Thank you for taking down the statistical meddling in the fetal alcohol study. As an AI researcher in the social sciences, I'll note that I also found their use of a (as far as I could tell) previously unvalidated AI algorithm to make these judgments extremely problematic as well. When based entirely on photographs with no additional information about FAS symptoms among this population of children, this AI can only possibly be as good as the researchers who trained it at recognizing so-called facial characteristics of FAS. Masking this fact by pretending the algorithm is uncovering something that humans did not train it to see in the first place is an excellent example of why we need to be extremely wary of uncritical technological solutionism.
All in all, as a fellow researcher, I am mildly disgusted that these authors chose to add their voices to the existing medical paternalism around alcohol and pregnancy.

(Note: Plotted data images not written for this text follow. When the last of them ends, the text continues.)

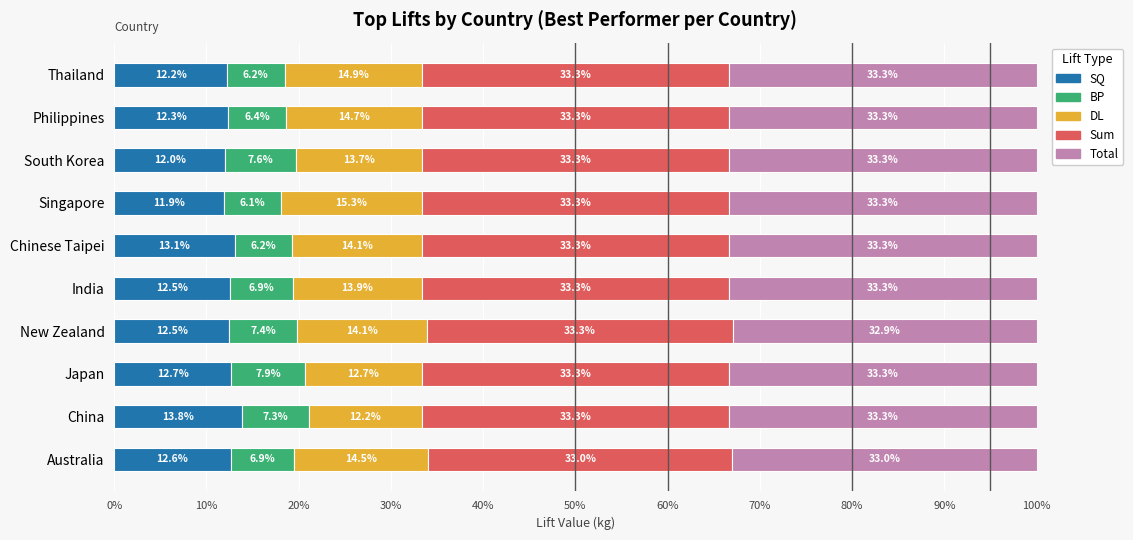

The SQ series shows 13.8 at China. True or false?

True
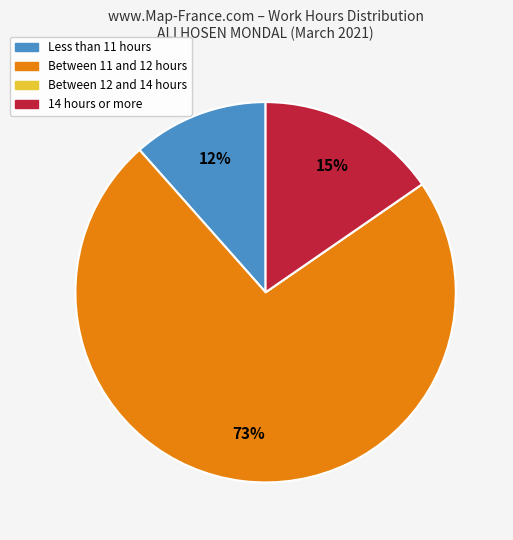

To the nearest percent, what is the average slice percentage?

25%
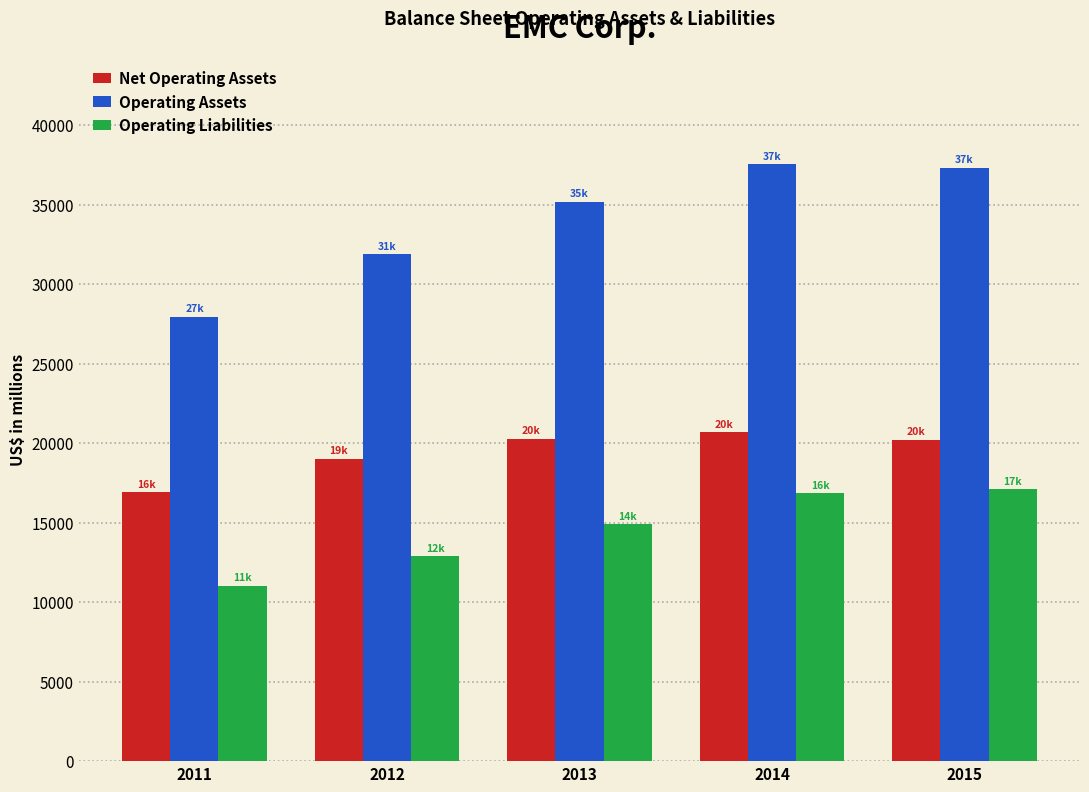

Is the value of Operating Liabilities at 2013 greater than the value of Operating Assets at 2011?

No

They could have presented this study more honestly for what it was: an interesting pilot for a technology that may help recognize cases of FAS that might otherwise go undiagnosed, in the context of other symptoms, but that pretty clearly shouldn't be used on its own to diagnose FAS.
I sometimes wonder if the way we teach scientific and intellectual history (“Everyone thought a certain way. Such and such a genius said something different and was widely persecuted/ridiculed. The lone dissenter turned out to be correct. How foolish the scientific/intellectual community was then, unlike us enlightened folk.”) has something to do with exactly how bad the general public is with scientific and media literacy. People are primed to think that every ill-conceived, fringe view, widely rejected by the scientific community is the work of the next Galileo. It’s almost like the more maligned the idea is, the more likely they are to think the person behind it is a misunderstood genius or being actively suppressed for speaking “the truth.” Is trying to teach looking for authoritative sources or scholarly consensus counterproductive when what makes these ideas so appealing to a subset of people that they *are* controversial? What tools do we have for teaching people to sort out the novel from the “horseshit?”